La réaction de nombreux acteurs universitaires est donc une épidermique, voire hostile : “qui sont ces petits jeunes qui viennent m’apprendre mon métier ?”  Il est temps de dépasser ce malentendu ! Les startups doivent se rappeler qu’elles ont encore beaucoup à apprendre. Prenez le temps de les aider à gagner en hauteur de vue, plutôt que de les prendre de haut.

Les startups ne sont pas animaux de cirque

La tendance des learning expeditions, tiers-lieux et autres espaces de coworking donne parfois l’impression que les startups sont des animaux exotiques que l’on viendrait observer en safari, avec un appareil photo et un périmètre de sécurité pour éviter toute contagion.

Les startups ont une autre manière d’envisager une situation, en particulier dans l’éducation. Cependant, une acculturation n’est réussie que si elle entraîne des actions, une mise en mouvement. Visiter un incubateur, voir des jeunes travaillant sur leurs Macs dans des canapés vous confortera plutôt dans vos préjugés : “ Ils sont sympas ces jeunes, mais bon, nous on a des choses sérieuses à faire”.

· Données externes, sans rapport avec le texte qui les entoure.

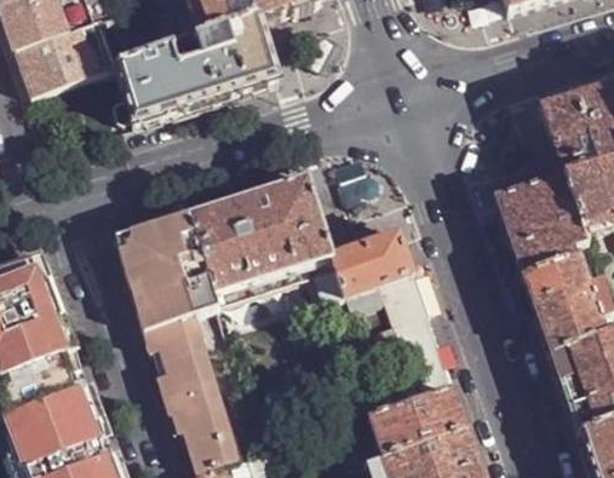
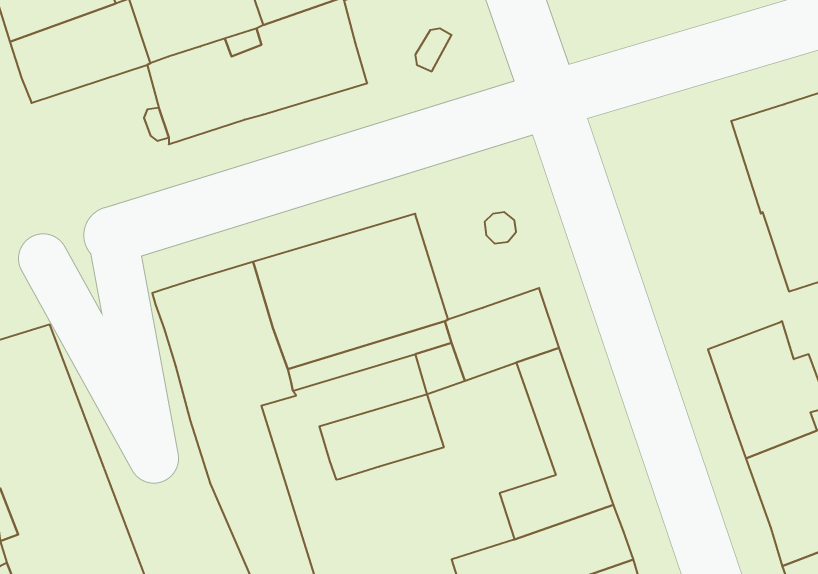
building: [497,173,586,273] -> none
building: none -> [319,394,444,480]

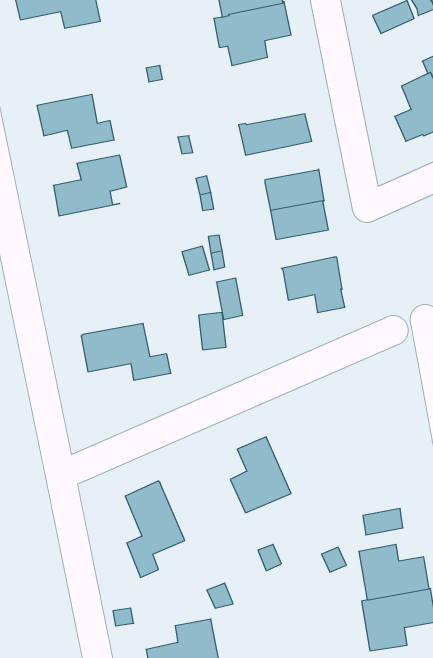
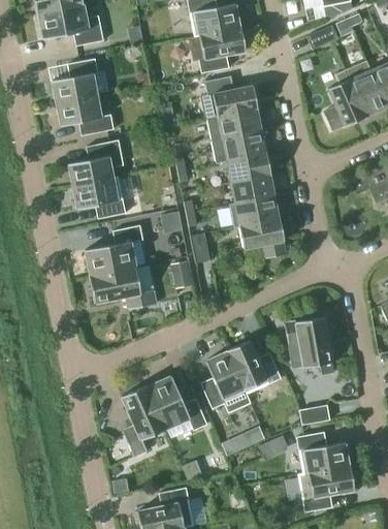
building: none -> [52,59,98,103]
building: none -> [200,76,258,118]
building: none -> [212,130,265,163]
building: none -> [72,177,125,218]
building: none -> [229,196,278,227]
building: none -> [85,225,142,275]
building: none -> [284,316,333,375]
building: none -> [226,340,281,394]
building: none -> [148,375,206,430]

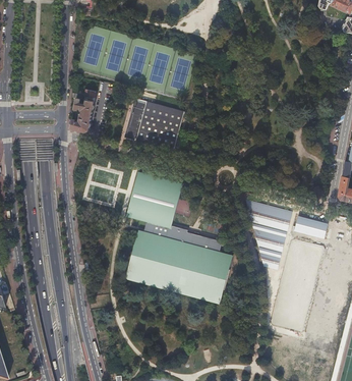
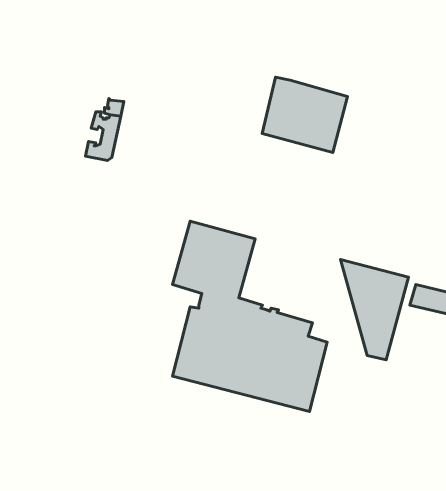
building: [125,98,184,150] -> [262,77,348,153]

Cette attitude paternaliste peut s’expliquer par un décalage culturel mais aussi sémantique. Les anglicismes et termes venus du monde du web nuisent à une bonne compréhension mutuelle. Mais le design thinking, le blended learning, les serious games ne sont pas que des buzzwords :  ils sont porteurs d’une vision et d’une transformation profonde de nos modes d’apprentissage et d’enseignement. Le rapport du Conseil National du Numérique qui oriente les budgets du PIA DUNE s’inspire d’ailleurs très largement de la culture startup.

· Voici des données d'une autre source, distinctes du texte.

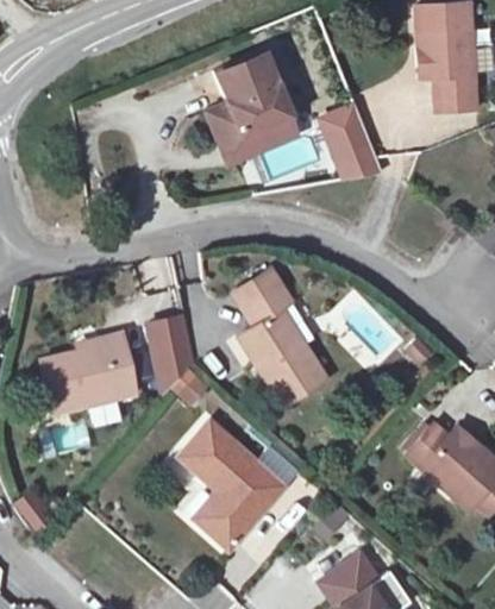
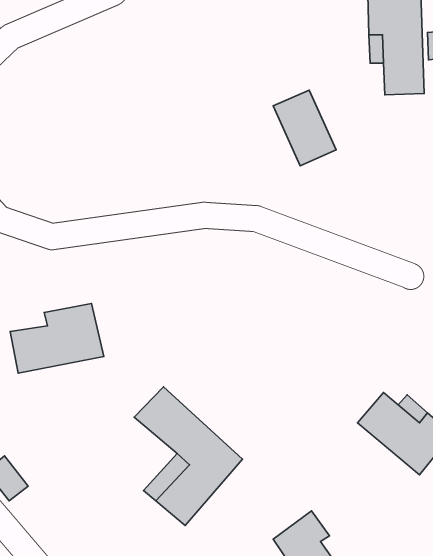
building: [205,55,292,158] -> none
building: [231,276,334,408] -> none
building: [149,315,193,394] -> none

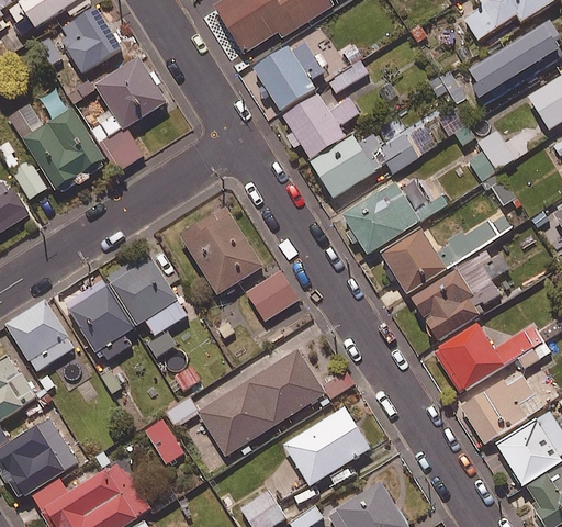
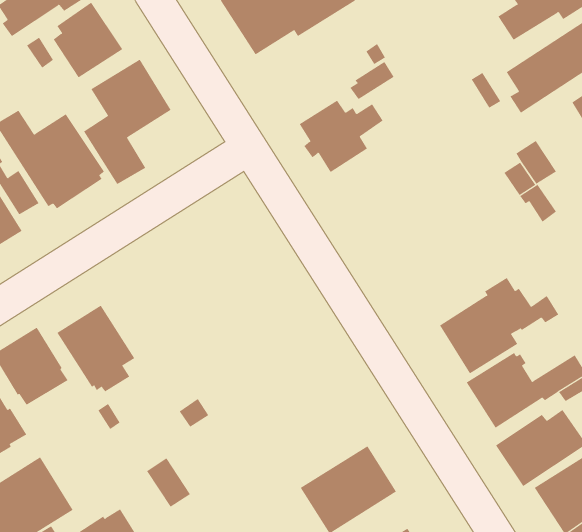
building: [252,42,324,111] -> none
building: [310,131,427,197] -> none
building: [341,179,447,255] -> none
building: [179,205,263,295] -> none
building: [381,214,510,293] -> none
building: [105,251,186,335] -> none
building: [245,269,299,321] -> none
building: [164,346,353,456] -> none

En conclusion, l’enseignement supérieur doit accepter de se mouiller, de sortir d’une certaine zone de confort qui freine sa capacité à innover. L’austérité budgétaire et la complexité organisationnelle ne peuvent pas systématiquement servir de prétextes pour justifier l’absence d’innovation. Les enjeux sociétaux comme l’insertion professionnelle, la gestion de flux d’étudiants en première année, l’orientation, la concurrence internationale, la formation continue méritent qu’on se gratte la tête pour sortir des recettes toutes faites ! La créativité, la gestion de l’incertitude  et l’adaptabilité sont des compétences de demain : plutôt que de subir, anticipons.

De leur côté, les startups de l’ESR et de la formation professionnelle doivent faire leurs devoirs  et comprendre les enjeux complexes auxquels sont confrontés leurs interlocuteurs. Bref, se mettre à leur place sans perdre leur âme.